3連休最終日となった15日、すでに会見を終えている茂木敏充前幹事長は地元である栃木・足利でコメ農家を視察した。一方で他候補の会見はこれから。16日に小林鷹之元経済安保相が会見を行い、高市早苗前経済安保相、林芳正官房長官、小泉氏がそれぞれ準備を進めている。
5人による総裁選という構図が固まりつつあるが、衝撃情報が飛び出した。小泉氏の選対本部長に加藤氏が就任する方向で調整がされているというのだ。加藤氏といえば昨年の総裁選に出馬した有力政治家の一人。安倍晋三元首相の最側近だったとされ、菅義偉内閣では官房長官も務めた。こうした経歴から加藤氏の存在が小泉氏にとって保守色を強めることになる。
確かに保守層へのアピールが小泉氏の弱点になっていた。永田町関係者は「昨年の総裁選で小泉氏は選択的夫婦別姓の導入を主張しました。夫婦別姓について一部の野党は歓迎しましたが、自民党の支持層である保守派からは反発を受けることになりました」と指摘。当時、候補者だった加藤氏は旧姓使用の拡大を訴えており、選択的夫婦別姓の導入には慎重だった。
加藤氏が小泉陣営の選対本部長になるのなら、掲げる公約にも影響を与えることは必至だ。SNSでは「小泉さんに不足していた部分をこれで補える」「いい人選だ」と保守層に配慮したことを評価する声も上がっている。
夏の参院選では参政党の掲げた日本人ファーストが話題となり、外国人をめぐる政策が議論となった。保守層が参政党や国民民主党などに奪われ、自民党が大敗したという見方もある。自民党の解党的出直しにおいて保守層を取り戻すことは大きなテーマだ。

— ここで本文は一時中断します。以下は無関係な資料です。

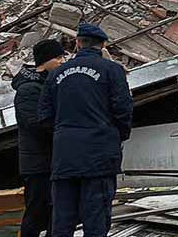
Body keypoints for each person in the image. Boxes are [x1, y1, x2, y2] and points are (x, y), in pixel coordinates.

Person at [39, 24, 132, 237]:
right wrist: (116, 136)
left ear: (78, 43)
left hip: (65, 157)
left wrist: (64, 134)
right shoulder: (112, 70)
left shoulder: (56, 74)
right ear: (103, 45)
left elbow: (44, 116)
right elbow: (123, 110)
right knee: (96, 220)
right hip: (99, 156)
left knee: (62, 221)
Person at [13, 39, 66, 236]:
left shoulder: (51, 84)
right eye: (58, 57)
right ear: (45, 60)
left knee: (56, 211)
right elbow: (34, 123)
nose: (62, 61)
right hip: (37, 164)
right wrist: (65, 129)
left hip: (52, 160)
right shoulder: (28, 89)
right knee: (36, 211)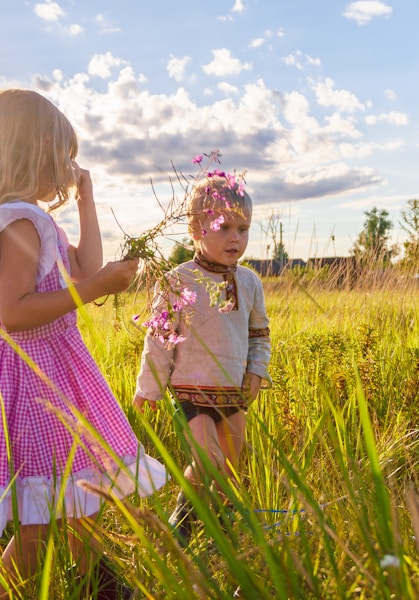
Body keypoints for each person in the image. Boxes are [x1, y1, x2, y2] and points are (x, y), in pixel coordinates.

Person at [0, 88, 167, 600]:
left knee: (81, 503)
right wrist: (94, 291)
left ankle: (105, 589)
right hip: (33, 380)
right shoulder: (19, 220)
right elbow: (13, 313)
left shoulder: (35, 217)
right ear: (33, 152)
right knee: (38, 526)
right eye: (63, 154)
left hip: (52, 371)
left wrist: (87, 201)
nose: (70, 166)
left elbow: (86, 267)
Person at [132, 171, 271, 545]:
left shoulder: (250, 282)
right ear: (196, 228)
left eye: (243, 229)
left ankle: (217, 532)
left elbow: (259, 334)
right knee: (207, 458)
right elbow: (159, 338)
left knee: (228, 467)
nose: (235, 238)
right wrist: (149, 388)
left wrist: (256, 373)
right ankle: (185, 523)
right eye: (224, 226)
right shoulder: (178, 280)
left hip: (234, 393)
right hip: (190, 390)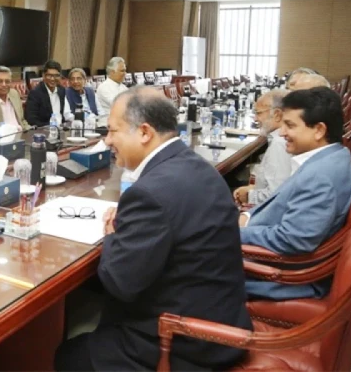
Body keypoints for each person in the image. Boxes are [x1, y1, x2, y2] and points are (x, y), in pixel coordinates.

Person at [55, 87, 251, 371]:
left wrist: (113, 234)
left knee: (68, 355)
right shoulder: (197, 165)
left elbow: (119, 282)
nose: (107, 140)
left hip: (187, 342)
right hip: (220, 316)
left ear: (144, 132)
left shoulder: (151, 192)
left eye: (112, 131)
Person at [240, 87, 351, 300]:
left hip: (281, 277)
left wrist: (234, 231)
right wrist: (248, 217)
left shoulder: (321, 176)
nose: (282, 132)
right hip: (269, 253)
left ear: (319, 130)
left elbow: (293, 240)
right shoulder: (333, 156)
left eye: (290, 125)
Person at [233, 90, 292, 206]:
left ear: (277, 114)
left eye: (259, 113)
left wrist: (249, 196)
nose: (255, 119)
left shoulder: (280, 143)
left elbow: (276, 195)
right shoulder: (278, 140)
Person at [25, 60, 66, 127]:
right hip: (45, 130)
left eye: (56, 75)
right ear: (43, 75)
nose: (53, 79)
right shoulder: (35, 93)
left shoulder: (61, 90)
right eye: (49, 75)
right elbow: (31, 120)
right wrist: (52, 126)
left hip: (61, 129)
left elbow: (61, 115)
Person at [95, 57, 129, 126]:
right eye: (122, 71)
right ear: (112, 72)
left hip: (121, 123)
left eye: (125, 71)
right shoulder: (104, 87)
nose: (125, 73)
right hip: (106, 125)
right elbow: (118, 105)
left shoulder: (124, 87)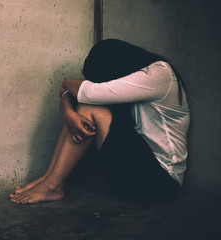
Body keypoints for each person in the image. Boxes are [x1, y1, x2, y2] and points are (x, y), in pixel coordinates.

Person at [10, 39, 190, 204]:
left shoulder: (161, 73)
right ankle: (48, 178)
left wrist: (66, 83)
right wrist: (67, 113)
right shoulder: (135, 77)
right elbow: (77, 94)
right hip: (139, 170)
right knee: (85, 105)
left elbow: (88, 93)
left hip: (161, 182)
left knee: (91, 106)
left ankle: (53, 186)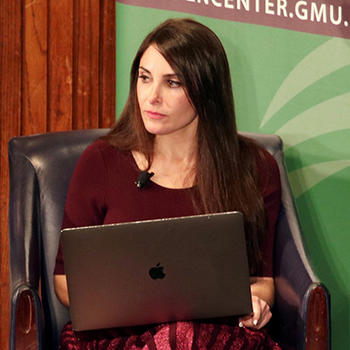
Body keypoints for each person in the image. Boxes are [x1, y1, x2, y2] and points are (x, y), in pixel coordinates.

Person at [54, 18, 282, 349]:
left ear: (207, 91)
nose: (152, 97)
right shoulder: (100, 160)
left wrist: (255, 305)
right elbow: (64, 281)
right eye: (145, 78)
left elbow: (262, 283)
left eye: (172, 83)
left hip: (215, 337)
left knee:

とはいえ、たった1年で公約がガラリと変わるとなると批判も生まれやすい。SNSでは「何の信念もないことが恥ずかしすぎる」「誤魔化してももう去年で夫婦別姓賛成はバレてる」と否定的な意見も多い。
候補予定者の小林氏は出馬の意向を表明した際、国際情勢の変化を公約に反映するとしながらも、「昨年、目指した政策は1年1年でコロコロ変わるものではなくて、私自身が政治家になったときからずっとこの国に対して抱いていた思い、この国の可能性、そうしたものに対して私自身が考えてきた政策を打ち出した」と話し、公約のベースは変わらないとしていた。
「君子豹変す」という言葉があるが、果たして小泉氏は昨年の総裁選で訴えた選択的夫婦別姓の導入を封印するのか。